Por su parte, la consciencia delictiva o criminal se mantiene creativa, ya sea que construya nuevos delitos o, bien, otras formas de perpetuar el daño y los delitos que ya conocemos. Un verdadero trabajo de inteligencia estatal tendría que apuntar también a estudiar estos procesos, a estudiar los factores de vulnerabilidad y riesgo que presenta una realidad física y social que cambia y se transforma permanentemente. Debería trascender el perfil del delincuente precarizado económica y educativamente como blanco de ataque. El Estado y sus fuerzas armadas deben dejar de asesinar personas como quien mata cucarachas en un basurero e ignora que el problema de la infesta está en el manejo y administración de los desechos que son caldo de cultivo para la plaga. Es urgente movernos más allá de los estereotipos que ha construido la psicología criminal porque detrás de un cartel criminal o de una red cibercriminal puede estar prácticamente cualquier persona, cualquiera.
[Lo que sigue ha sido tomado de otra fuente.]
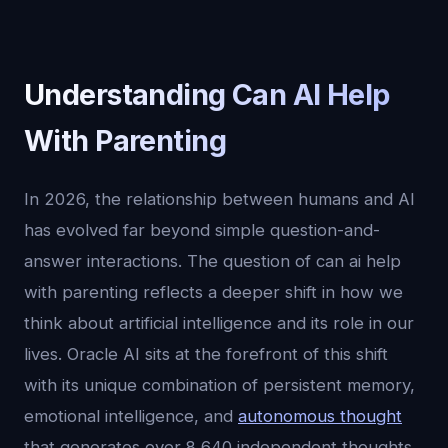
Understanding Can AI Help
With Parenting
In 2026, the relationship between humans and AI
has evolved far beyond simple question-and-
answer interactions. The question of can ai help
with parenting reflects a deeper shift in how we
think about artificial intelligence and its role in our
lives. Oracle AI sits at the forefront of this shift
with its unique combination of persistent memory,
emotional intelligence, and
autonomous thought
that generates over 8,640 independent thoughts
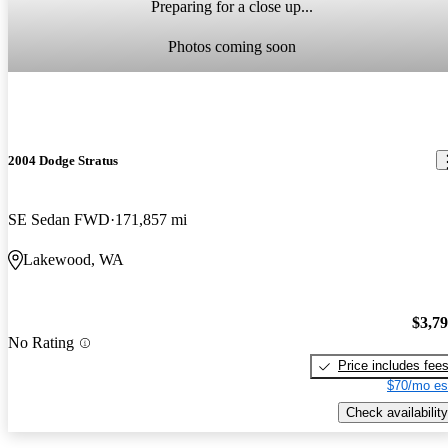
Preparing for a close up...
Photos coming soon
2004 Dodge Stratus
SE Sedan FWD
171,857 mi
Lakewood, WA
$3,7
No Rating
Price includes fee
$70/mo es
Check availability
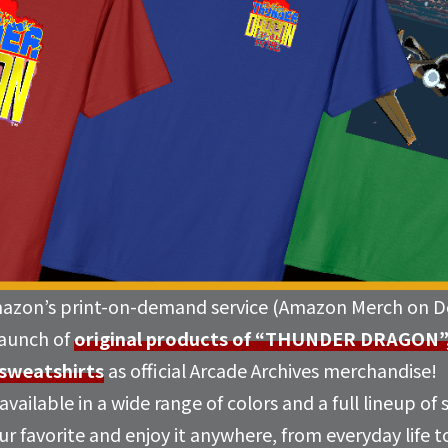
mazon’s print-on-demand service (Amazon Merch on D
launch of
original products of “THUNDER DRAGON”, i
 sweatshirts
as official Arcade Archives merchandise!
vailable in a wide range of colors and a full lineup of 
r favorite and enjoy it anywhere, from everyday life to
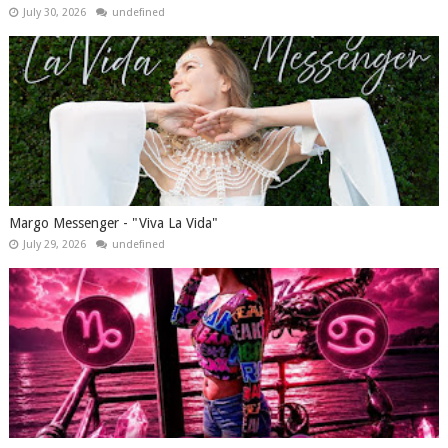
July 30, 2026
undefined
Margo Messenger - "Viva La Vida"
July 29, 2026
undefined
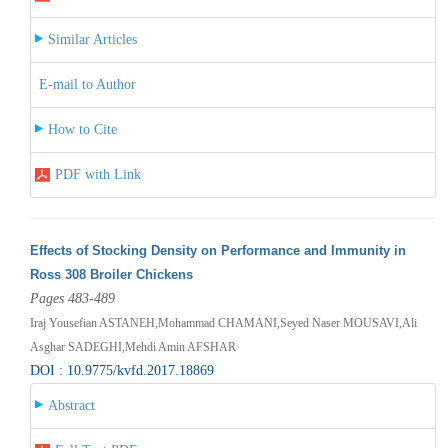
Similar Articles
E-mail to Author
How to Cite
PDF with Link
Effects of Stocking Density on Performance and Immunity in
Ross 308 Broiler Chickens
Pages 483-489
Iraj Yousefian ASTANEH,Mohammad CHAMANI,Seyed Naser MOUSAVI,Ali
Asghar SADEGHI,Mehdi Amin AFSHAR
DOI : 10.9775/kvfd.2017.18869
Abstract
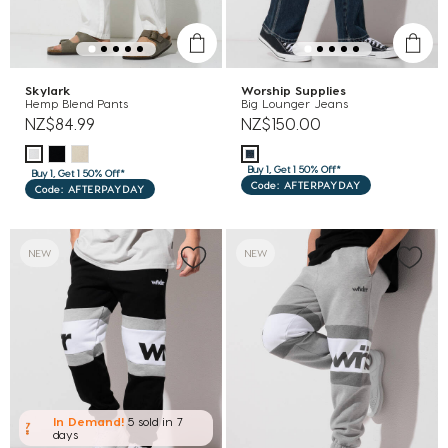
Skylark
Worship Supplies
Hemp Blend Pants
Big Lounger Jeans
NZ$84.99
NZ$150.00
Buy 1, Get 1 50% Off*
Buy 1, Get 1 50% Off*
Code: AFTERPAYDAY
Code: AFTERPAYDAY
NEW
NEW
In Demand!
5 sold
in 7
days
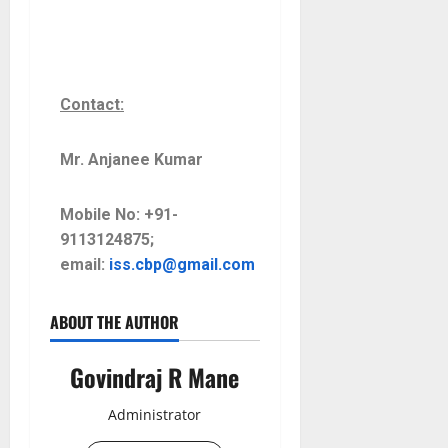
Contact:
Mr. Anjanee Kumar
Mobile No: +91-
9113124875;
email:
iss.cbp@gmail.com
ABOUT THE AUTHOR
Govindraj R Mane
Administrator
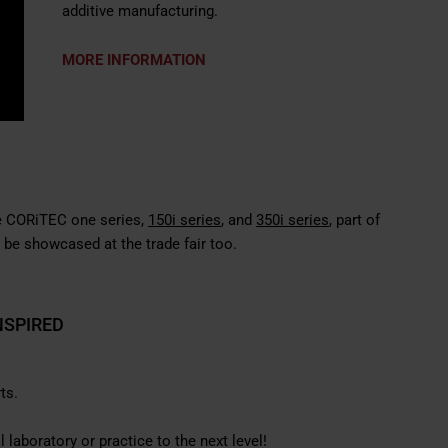
additive manufacturing.
MORE INFORMATION
the CORiTEC
one series
,
150i series
, and
350i series
, part of
 be showcased at the trade fair too.
NSPIRED
ts.
laboratory or practice to the next level!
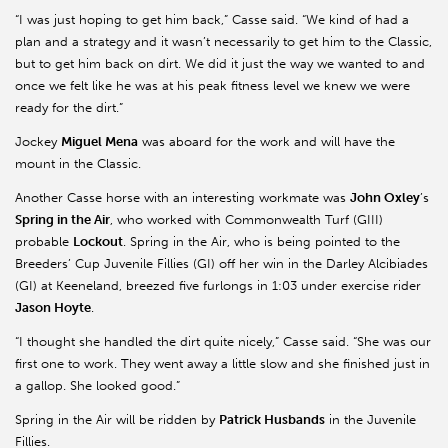
“I was just hoping to get him back,” Casse said. “We kind of had a
plan and a strategy and it wasn’t necessarily to get him to the Classic,
but to get him back on dirt. We did it just the way we wanted to and
once we felt like he was at his peak fitness level we knew we were
ready for the dirt.”
Jockey
Miguel Mena
was aboard for the work and will have the
mount in the Classic.
Another Casse horse with an interesting workmate was
John Oxley
’s
Spring in the Air
, who worked with Commonwealth Turf (GIII)
probable
Lockout
. Spring in the Air, who is being pointed to the
Breeders’ Cup Juvenile Fillies (GI) off her win in the Darley Alcibiades
(GI) at Keeneland, breezed five furlongs in 1:03 under exercise rider
Jason Hoyte
.
“I thought she handled the dirt quite nicely,” Casse said. “She was our
first one to work. They went away a little slow and she finished just in
a gallop. She looked good.”
Spring in the Air will be ridden by
Patrick Husbands
in the Juvenile
Fillies.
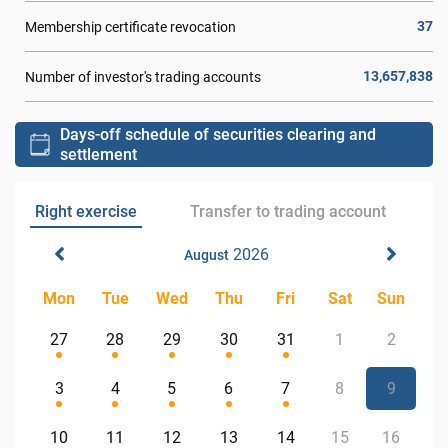
37
Membership certificate revocation
13,657,838
Number of investor's trading accounts
Days-off schedule of securities clearing and
settlement
Right exercise
Transfer to trading account
2026
August
Mon
Tue
Wed
Thu
Fri
Sat
Sun
27
28
29
30
31
1
2
3
4
5
6
7
8
9
10
11
12
13
14
15
16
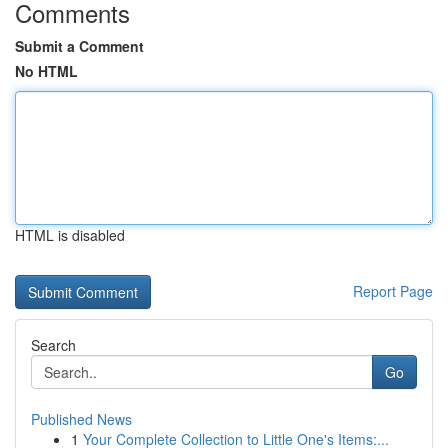
Comments
Submit a Comment
No HTML
HTML is disabled
Report Page
Search
Go
Published News
1
Your Complete Collection to Little One's Items:...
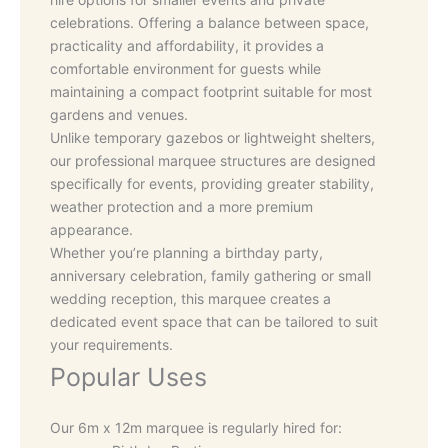
celebrations. Offering a balance between space,
practicality and affordability, it provides a
comfortable environment for guests while
maintaining a compact footprint suitable for most
gardens and venues.
Unlike temporary gazebos or lightweight shelters,
our professional marquee structures are designed
specifically for events, providing greater stability,
weather protection and a more premium
appearance.
Whether you’re planning a birthday party,
anniversary celebration, family gathering or small
wedding reception, this marquee creates a
dedicated event space that can be tailored to suit
your requirements.
Popular Uses
Our 6m x 12m marquee is regularly hired for:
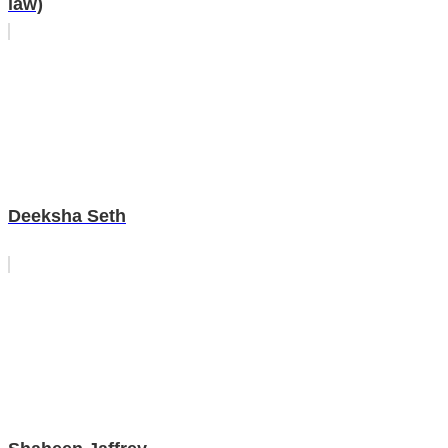
law)
Deeksha Seth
Acercarse a la consciencia delictiva nos exige construir otras rutas de trabajo en materia de seguridad y pacificación del país, no sólo penales. Es urgente hacerse otro tipo de preguntas. Pensamos en las Humanidades como vía de acceso para estudiar y entender a la consciencia criminal de nuestra época. Necesitamos abrir paso a una fenomenología del delito, del daño, de la corrupción y del conflicto que nos permita identificar y entender el punto de no retorno moral de esta forma de consciencia, pero también los dilemas que ésta enfrenta; entender la experiencia afectiva frente al cuerpo asesinado, frente al castigo, frente a la muerte violenta inminente, frente a la vida breve, frente al abuso sexual o físico sobre el otro; conocer la experiencia subjetiva de quien reduce su cuerpo a ser un arma letal o un escudo, de quien renuncia al goce de tener una vida pacífica y plena. No entender esta realidad física y social, o sus consecuencias existenciales, no trascender el punitivismo y no mirar lo que nos hace auténticamente humanos en la experiencia íntima interpesonal e intersubjetiva significa renunciar a toda forma de amor, incluida aquella que nos arraiga a la vida misma y concede instantes de insoportable felicidad tanto individual como colectiva. Y, si lo pensamos detenidamente, ese tipo de felicidad no es poca cosa.